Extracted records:
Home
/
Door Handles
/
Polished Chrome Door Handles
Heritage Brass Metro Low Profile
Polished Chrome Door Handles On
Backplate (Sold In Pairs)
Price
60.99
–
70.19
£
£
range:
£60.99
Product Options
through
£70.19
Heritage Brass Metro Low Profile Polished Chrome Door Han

- Job item
Rewrite the lines of the material, renaming "Polished Chrome" to "Satin Nickel" wherever it occurs and changing nothing else.

- Reply
Home
/
Door Handles
/
Satin Nickel Door Handles
Heritage Brass Metro Low Profile
Satin Nickel Door Handles On
Backplate (Sold In Pairs)
Price
60.99
–
70.19
£
£
range:
£60.99
Product Options
through
£70.19
Heritage Brass Metro Low Profile Satin Nickel Door Han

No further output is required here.